Le cinque eccellenze svizzere
Secondo i nostri interlocutori l’ospedale universitario è indispensabile per far ulteriormente crescere la ricerca bellinzonese e, in generale, ticinese. Dei cinque nosocomi svizzeri (Berna, Basilea, Zurigo, Ginevra e Losanna) quello dal quale prendere esempio è proprio quest’ultimo, il CHUV, fiore all’occhiello del Canton Vaud che conta poco più del doppio della nostra popolazione. Abbiamo dunque deciso di andare a vedere come è strutturato il nosocomio che è considerato fra i dieci migliori al mondo secondo la classifica 2021 della rivista «Newsweek». Il Centro ospedaliero universitario vodese si è piazzato nono, terzo in Europa dietro Berlino e Solna.

Collaborazioni a tutti i livelli
La chiave del successo è la collaborazione con la Facoltà di biologia e medicina dell’Università losannese. Ciò che potrebbe essere ripetuto pure a Sud delle Alpi, grazie alla Facoltà di scienze biomediche dell’USI alla quale IRB e IOR sono affiliati. Il CHUV conta 16 dipartimenti ed un budget di 1,8 miliardi di franchi. Ben 12.000 i collaboratori che annualmente si prendono cura di circa 50.000 pazienti. L’ospedale è riconosciuto internazionalmente per le cure e la ricerca medica, ma soprattutto per la formazione. Sono più di 2.000 gli studenti che seguono il corso di medicina e quasi 350 quelli che si stanno specializzando in scienze infermieristiche o sono iscritti ad un master. Nel 2020 si sono contati 33.391 giorni di stage da parte di studenti. Ma come è possibile tutto ciò? Alla lungimiranza che ha permesso di costruire una rete estesa di collaborazioni. Citiamo le principali: con l’ospedale universitario di Ginevra, con l’UNI, la Scuola politecnica federale e la Fondazione ISREC nonché il Ludwig Institute for cancer research (attivi entrambi nella lotta contro il cancro), tutti con sede a Losanna.
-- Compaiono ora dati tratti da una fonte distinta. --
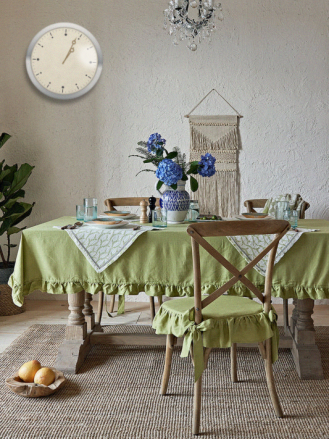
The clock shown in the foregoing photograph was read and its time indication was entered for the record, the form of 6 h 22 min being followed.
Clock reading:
1 h 04 min
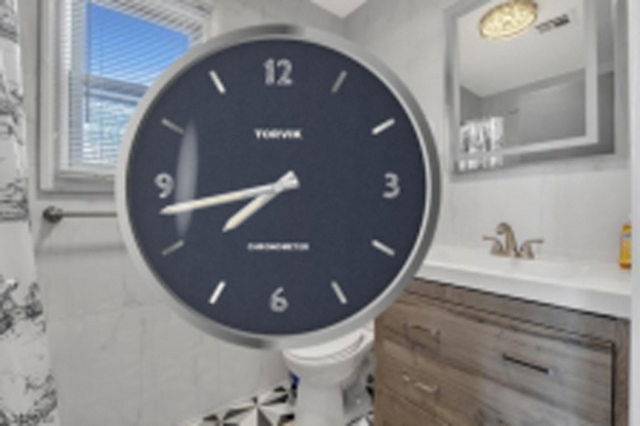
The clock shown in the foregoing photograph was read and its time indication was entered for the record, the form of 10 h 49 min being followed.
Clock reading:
7 h 43 min
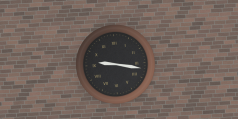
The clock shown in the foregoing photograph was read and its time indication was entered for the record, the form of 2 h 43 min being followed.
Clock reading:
9 h 17 min
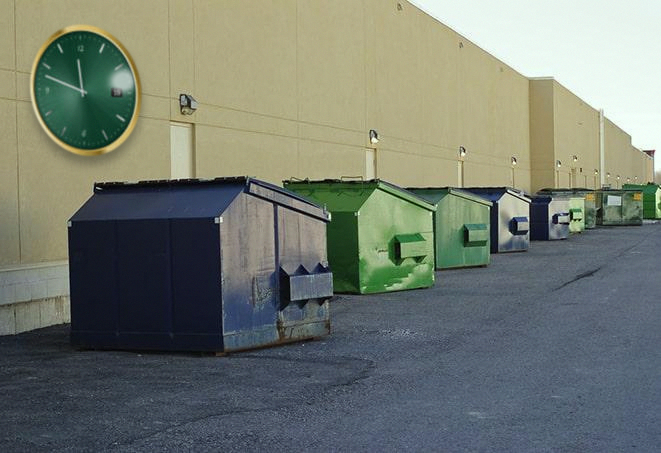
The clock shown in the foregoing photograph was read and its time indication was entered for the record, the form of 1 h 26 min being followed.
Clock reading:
11 h 48 min
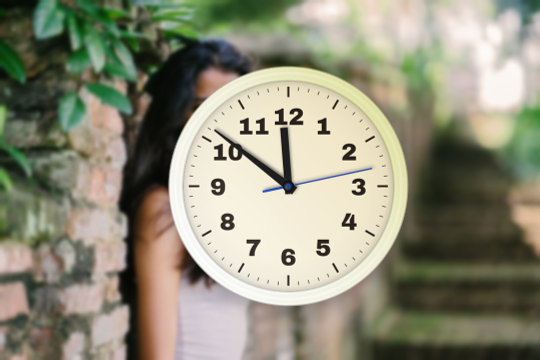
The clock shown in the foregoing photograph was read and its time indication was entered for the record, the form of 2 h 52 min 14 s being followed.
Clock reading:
11 h 51 min 13 s
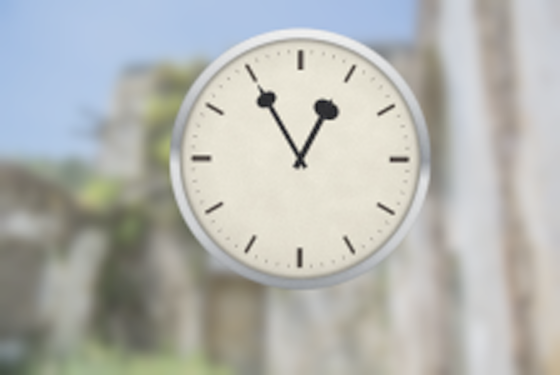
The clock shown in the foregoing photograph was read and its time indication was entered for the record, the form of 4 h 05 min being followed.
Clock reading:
12 h 55 min
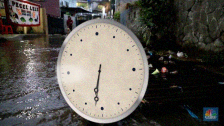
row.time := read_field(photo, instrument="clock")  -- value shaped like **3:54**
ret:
**6:32**
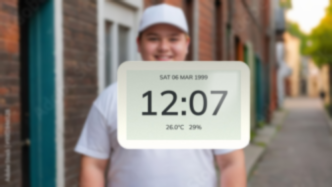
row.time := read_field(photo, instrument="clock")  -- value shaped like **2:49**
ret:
**12:07**
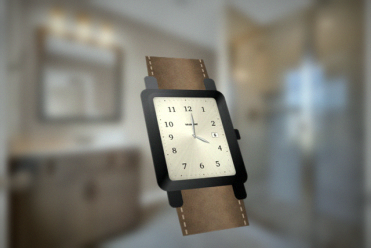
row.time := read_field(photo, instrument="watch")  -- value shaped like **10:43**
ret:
**4:01**
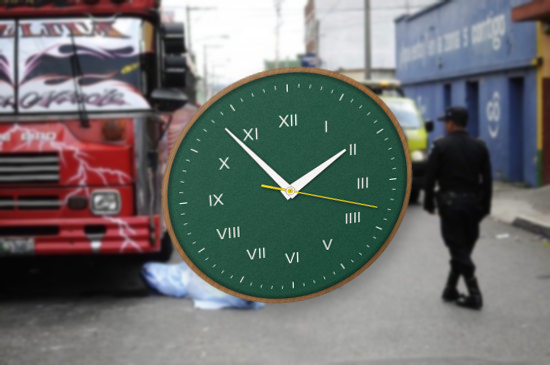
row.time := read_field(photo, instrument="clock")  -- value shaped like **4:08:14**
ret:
**1:53:18**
Senza dimenticare i legami con gli altri nosocomi vodesi. L’aspetto clinico va di pari passo con quello accademico.

L’IRB e lo IOR, ma non solo
Sia Robbiani sia Cavalli ritengono che occorra sviluppare «un ospedale universitario vero e proprio» anche alle nostre latitudini. D’altronde, se facciamo il paragone con il Canton Vaud, le basi ci sono eccome. A Bellinzona l’IRB, lo IOR e i laboratori di ricerca dell’EOC sono una realtà consolidata; negli scorsi mesi è stata costituita l’associazione Bios⁺ con l’obiettivo di dar vita ad un centro di ricerca sulle scienze della vita; l’Humabs Biomed è una certezza; nei prossimi anni arriveranno delle startup e, forse, pure un’antenna del Politecnico federale di Zurigo; infine, entro il 2030, alla Saleggina sorgerà il nuovo ospedale regionale. La rete si completa con USI, SUPSI e gli altri istituti e nosocomi. La domanda è semplice: c’è pure la volontà politica?